Entries follow. Give back exactly the lines starting at the one containing "szybkiej kon" and ending at the one containing "zrozumieć si", and no other lines.

Excerpted records START

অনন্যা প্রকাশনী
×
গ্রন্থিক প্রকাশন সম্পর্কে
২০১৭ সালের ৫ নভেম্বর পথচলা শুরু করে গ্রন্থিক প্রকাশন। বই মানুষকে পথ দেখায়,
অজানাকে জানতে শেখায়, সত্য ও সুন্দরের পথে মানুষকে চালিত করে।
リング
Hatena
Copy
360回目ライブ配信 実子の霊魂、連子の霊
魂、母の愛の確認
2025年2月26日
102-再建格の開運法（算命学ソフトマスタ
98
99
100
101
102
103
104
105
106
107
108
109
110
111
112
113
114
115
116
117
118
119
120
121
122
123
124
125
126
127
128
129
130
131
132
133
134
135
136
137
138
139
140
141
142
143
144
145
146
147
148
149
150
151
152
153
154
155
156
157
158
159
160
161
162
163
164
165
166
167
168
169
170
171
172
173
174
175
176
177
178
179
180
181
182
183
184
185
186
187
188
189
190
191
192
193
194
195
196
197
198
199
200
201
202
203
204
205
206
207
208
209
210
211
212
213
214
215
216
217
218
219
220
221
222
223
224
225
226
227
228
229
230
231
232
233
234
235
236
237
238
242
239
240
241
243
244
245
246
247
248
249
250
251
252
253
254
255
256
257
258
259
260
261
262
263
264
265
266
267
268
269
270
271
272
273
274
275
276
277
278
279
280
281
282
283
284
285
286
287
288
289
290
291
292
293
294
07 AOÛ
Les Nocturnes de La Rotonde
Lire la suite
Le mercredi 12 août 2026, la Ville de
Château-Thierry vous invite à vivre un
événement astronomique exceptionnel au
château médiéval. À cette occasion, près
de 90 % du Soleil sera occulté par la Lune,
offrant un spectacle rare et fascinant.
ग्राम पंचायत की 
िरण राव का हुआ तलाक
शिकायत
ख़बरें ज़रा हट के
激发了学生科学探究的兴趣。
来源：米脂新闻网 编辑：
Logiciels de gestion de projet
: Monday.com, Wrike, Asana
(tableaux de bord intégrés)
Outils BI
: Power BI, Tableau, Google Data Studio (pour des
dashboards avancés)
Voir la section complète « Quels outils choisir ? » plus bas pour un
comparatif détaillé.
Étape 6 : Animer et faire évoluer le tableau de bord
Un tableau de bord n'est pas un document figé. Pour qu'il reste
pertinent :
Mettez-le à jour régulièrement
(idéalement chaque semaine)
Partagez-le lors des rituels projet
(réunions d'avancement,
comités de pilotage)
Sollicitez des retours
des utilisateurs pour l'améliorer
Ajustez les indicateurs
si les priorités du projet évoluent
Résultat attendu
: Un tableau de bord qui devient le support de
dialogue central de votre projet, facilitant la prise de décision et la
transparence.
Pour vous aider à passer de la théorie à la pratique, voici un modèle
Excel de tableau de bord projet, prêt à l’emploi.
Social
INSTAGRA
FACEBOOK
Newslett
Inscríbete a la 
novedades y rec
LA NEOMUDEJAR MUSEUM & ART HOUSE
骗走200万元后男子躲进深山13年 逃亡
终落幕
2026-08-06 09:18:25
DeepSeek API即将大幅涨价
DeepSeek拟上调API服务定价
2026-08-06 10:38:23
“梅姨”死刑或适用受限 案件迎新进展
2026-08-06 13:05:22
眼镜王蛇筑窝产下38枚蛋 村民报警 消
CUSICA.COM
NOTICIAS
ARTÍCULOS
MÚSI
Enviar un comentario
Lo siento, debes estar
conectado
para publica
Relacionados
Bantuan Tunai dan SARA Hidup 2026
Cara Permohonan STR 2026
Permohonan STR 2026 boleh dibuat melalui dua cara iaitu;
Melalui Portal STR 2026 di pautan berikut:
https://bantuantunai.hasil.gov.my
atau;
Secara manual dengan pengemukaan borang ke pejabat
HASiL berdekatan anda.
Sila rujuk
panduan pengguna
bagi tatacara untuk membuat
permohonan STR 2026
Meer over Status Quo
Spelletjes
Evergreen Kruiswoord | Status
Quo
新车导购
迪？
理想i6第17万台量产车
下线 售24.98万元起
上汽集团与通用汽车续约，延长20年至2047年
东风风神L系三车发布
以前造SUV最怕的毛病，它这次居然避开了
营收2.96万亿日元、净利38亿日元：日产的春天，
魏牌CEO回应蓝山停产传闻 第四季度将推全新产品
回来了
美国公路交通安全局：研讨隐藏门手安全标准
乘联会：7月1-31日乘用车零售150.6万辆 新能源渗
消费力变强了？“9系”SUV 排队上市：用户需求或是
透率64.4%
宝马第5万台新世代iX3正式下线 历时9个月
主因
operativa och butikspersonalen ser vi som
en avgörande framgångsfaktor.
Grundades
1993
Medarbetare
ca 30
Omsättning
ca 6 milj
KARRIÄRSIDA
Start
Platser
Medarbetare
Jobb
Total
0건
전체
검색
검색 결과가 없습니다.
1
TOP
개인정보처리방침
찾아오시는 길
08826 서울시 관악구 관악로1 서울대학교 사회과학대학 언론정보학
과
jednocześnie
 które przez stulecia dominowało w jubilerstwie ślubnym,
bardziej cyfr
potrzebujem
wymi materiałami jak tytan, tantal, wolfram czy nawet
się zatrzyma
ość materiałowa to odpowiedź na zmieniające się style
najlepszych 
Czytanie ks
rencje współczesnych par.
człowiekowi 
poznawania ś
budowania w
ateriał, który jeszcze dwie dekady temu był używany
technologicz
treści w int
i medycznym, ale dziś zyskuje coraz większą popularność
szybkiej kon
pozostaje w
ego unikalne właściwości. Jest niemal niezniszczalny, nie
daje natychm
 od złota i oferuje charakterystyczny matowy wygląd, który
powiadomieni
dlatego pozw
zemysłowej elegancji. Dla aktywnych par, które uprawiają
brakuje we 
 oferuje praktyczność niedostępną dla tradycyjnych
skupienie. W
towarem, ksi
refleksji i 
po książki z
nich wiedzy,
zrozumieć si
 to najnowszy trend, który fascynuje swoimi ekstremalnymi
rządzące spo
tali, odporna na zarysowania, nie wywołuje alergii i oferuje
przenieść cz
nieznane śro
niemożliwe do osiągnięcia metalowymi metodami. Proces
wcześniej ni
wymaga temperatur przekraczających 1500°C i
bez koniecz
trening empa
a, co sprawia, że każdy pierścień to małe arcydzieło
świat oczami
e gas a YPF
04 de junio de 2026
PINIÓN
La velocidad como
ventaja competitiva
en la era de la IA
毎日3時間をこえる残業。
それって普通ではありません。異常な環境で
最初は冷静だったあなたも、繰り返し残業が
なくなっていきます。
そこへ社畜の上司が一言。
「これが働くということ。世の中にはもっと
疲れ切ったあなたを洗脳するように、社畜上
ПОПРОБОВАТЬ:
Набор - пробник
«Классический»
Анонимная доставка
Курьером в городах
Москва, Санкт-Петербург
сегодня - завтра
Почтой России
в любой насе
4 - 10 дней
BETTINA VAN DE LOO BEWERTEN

Excerpted records END

Task answer:
szybkiej kon
pozostaje w
ego unikalne właściwości. Jest niemal niezniszczalny, nie
daje natychm
 od złota i oferuje charakterystyczny matowy wygląd, który
powiadomieni
dlatego pozw
zemysłowej elegancji. Dla aktywnych par, które uprawiają
brakuje we 
 oferuje praktyczność niedostępną dla tradycyjnych
skupienie. W
towarem, ksi
refleksji i 
po książki z
nich wiedzy,
zrozumieć si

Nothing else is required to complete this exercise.